| INFORMATION |
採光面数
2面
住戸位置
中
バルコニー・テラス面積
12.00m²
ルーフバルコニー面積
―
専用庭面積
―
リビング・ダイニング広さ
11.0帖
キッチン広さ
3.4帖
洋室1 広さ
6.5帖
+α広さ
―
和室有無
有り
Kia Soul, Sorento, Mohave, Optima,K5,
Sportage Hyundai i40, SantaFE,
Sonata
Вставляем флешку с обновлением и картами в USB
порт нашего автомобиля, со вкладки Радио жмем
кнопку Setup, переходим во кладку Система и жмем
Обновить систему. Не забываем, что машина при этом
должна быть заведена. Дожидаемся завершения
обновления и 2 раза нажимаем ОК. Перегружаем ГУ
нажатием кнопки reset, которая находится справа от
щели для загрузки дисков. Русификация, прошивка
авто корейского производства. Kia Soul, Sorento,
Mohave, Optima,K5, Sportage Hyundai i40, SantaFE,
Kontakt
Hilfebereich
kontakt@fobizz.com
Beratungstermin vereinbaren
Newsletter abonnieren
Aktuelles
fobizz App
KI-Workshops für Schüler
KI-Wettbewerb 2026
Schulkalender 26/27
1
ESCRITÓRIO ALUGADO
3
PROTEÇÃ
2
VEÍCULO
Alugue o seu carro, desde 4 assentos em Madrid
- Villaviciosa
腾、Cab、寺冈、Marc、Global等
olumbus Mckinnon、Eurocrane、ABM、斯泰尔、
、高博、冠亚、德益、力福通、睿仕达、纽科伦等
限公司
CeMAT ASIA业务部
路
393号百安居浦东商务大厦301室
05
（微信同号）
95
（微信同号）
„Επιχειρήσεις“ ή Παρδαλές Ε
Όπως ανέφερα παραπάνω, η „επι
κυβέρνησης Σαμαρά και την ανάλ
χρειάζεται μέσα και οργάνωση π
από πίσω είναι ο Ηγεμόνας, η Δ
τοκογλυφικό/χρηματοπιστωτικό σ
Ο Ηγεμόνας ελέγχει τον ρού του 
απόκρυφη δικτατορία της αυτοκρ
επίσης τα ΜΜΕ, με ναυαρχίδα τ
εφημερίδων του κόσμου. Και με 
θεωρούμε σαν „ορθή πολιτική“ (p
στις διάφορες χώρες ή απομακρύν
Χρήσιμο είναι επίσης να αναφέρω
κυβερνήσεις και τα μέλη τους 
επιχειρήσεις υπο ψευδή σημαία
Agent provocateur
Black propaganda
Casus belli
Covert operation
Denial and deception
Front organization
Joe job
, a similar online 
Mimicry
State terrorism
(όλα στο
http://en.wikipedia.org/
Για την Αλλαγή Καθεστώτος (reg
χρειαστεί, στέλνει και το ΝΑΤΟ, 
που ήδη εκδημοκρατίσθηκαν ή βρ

| TASK BRIEF |
What you write must match the material above exactly and in full.

| COMPLETED TASK |
採光面数
2面
住戸位置
中
バルコニー・テラス面積
12.00m²
ルーフバルコニー面積
―
専用庭面積
―
リビング・ダイニング広さ
11.0帖
キッチン広さ
3.4帖
洋室1 広さ
6.5帖
+α広さ
―
和室有無
有り
Kia Soul, Sorento, Mohave, Optima,K5,
Sportage Hyundai i40, SantaFE,
Sonata
Вставляем флешку с обновлением и картами в USB
порт нашего автомобиля, со вкладки Радио жмем
кнопку Setup, переходим во кладку Система и жмем
Обновить систему. Не забываем, что машина при этом
должна быть заведена. Дожидаемся завершения
обновления и 2 раза нажимаем ОК. Перегружаем ГУ
нажатием кнопки reset, которая находится справа от
щели для загрузки дисков. Русификация, прошивка
авто корейского производства. Kia Soul, Sorento,
Mohave, Optima,K5, Sportage Hyundai i40, SantaFE,
Kontakt
Hilfebereich
kontakt@fobizz.com
Beratungstermin vereinbaren
Newsletter abonnieren
Aktuelles
fobizz App
KI-Workshops für Schüler
KI-Wettbewerb 2026
Schulkalender 26/27
1
ESCRITÓRIO ALUGADO
3
PROTEÇÃ
2
VEÍCULO
Alugue o seu carro, desde 4 assentos em Madrid
- Villaviciosa
腾、Cab、寺冈、Marc、Global等
olumbus Mckinnon、Eurocrane、ABM、斯泰尔、
、高博、冠亚、德益、力福通、睿仕达、纽科伦等
限公司
CeMAT ASIA业务部
路
393号百安居浦东商务大厦301室
05
（微信同号）
95
（微信同号）
„Επιχειρήσεις“ ή Παρδαλές Ε
Όπως ανέφερα παραπάνω, η „επι
κυβέρνησης Σαμαρά και την ανάλ
χρειάζεται μέσα και οργάνωση π
από πίσω είναι ο Ηγεμόνας, η Δ
τοκογλυφικό/χρηματοπιστωτικό σ
Ο Ηγεμόνας ελέγχει τον ρού του 
απόκρυφη δικτατορία της αυτοκρ
επίσης τα ΜΜΕ, με ναυαρχίδα τ
εφημερίδων του κόσμου. Και με 
θεωρούμε σαν „ορθή πολιτική“ (p
στις διάφορες χώρες ή απομακρύν
Χρήσιμο είναι επίσης να αναφέρω
κυβερνήσεις και τα μέλη τους 
επιχειρήσεις υπο ψευδή σημαία
Agent provocateur
Black propaganda
Casus belli
Covert operation
Denial and deception
Front organization
Joe job
, a similar online 
Mimicry
State terrorism
(όλα στο
http://en.wikipedia.org/
Για την Αλλαγή Καθεστώτος (reg
χρειαστεί, στέλνει και το ΝΑΤΟ, 
που ήδη εκδημοκρατίσθηκαν ή βρ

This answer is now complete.